In her second amended complaint, Girolamo included a count regarding CPT’s regular payment schedule as violating the Illinois Wage Payment and Collection Act. In arguing for dismissal of that count, CPT noted all workers, including those whose CPT employment ends, are paid eventually. Wood said the firm’s “interpretation of the IWPCA contradicts the plain language of the statute. If the Illinois legislature desired to allow a cause of action only for wage payments never made or only for wages paid more than a month late, it could have so written the statute.”

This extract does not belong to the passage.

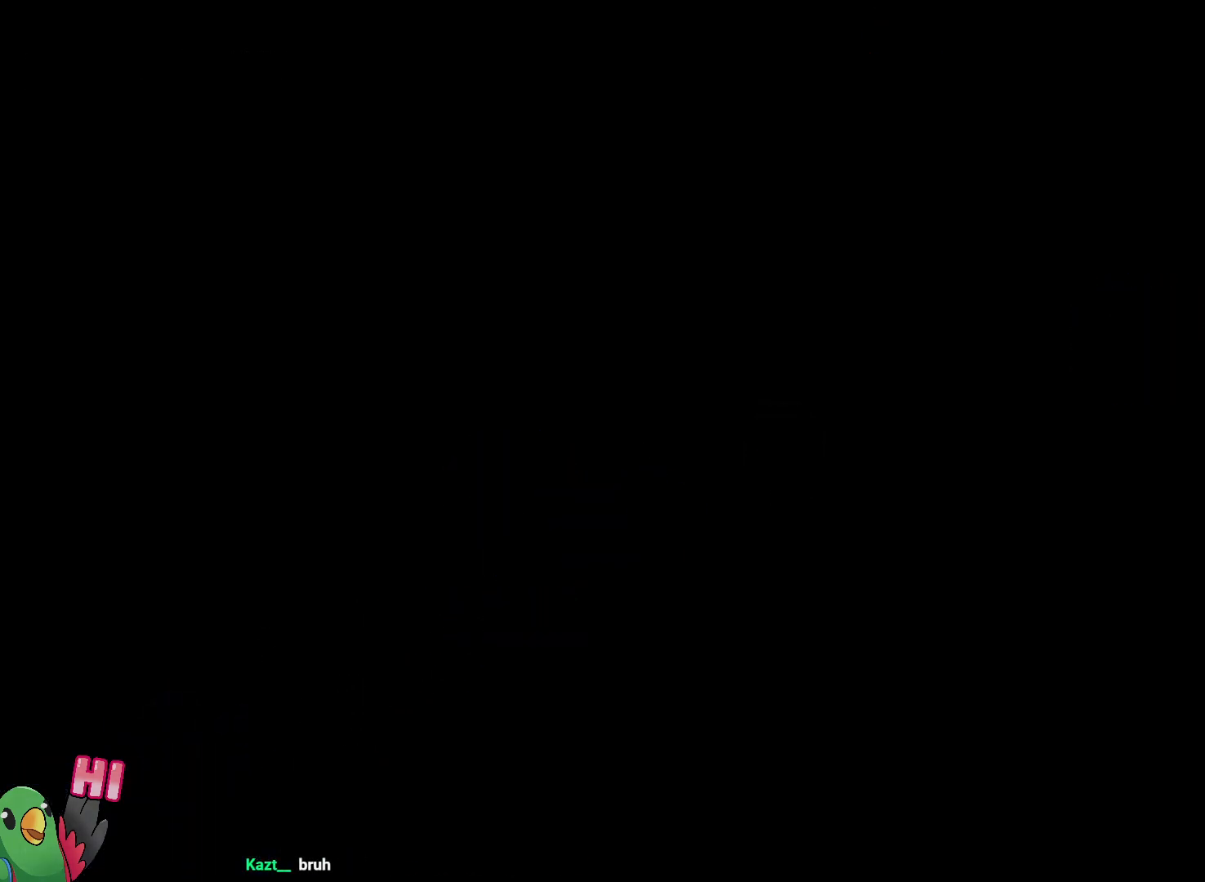
{"dt_ms": 500, "buttons": ["R1"], "left_stick": "center", "right_stick": "center", "events": []}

But whereas Wood refused to dismiss Girolamo’s complaint regarding the IWPCA, she did grant a motion to dismiss a similar claim under the FLSA, which “does not specify a particular time in which an employee must be compensated.”
In Rowland’s opinion on the third complaint, she ordered the phrase “and to timely pay” be stricken from the sentence: “The lawsuit is about whether (CPT) failed to pay overtime and to timely pay its therapists and therapy assistants.”
CPT is defended in the case by attorneys with the firm of Nixon Peabody LLP, of Chicago.
Girolamo is represented by The Fish Law Firm, of Naperville.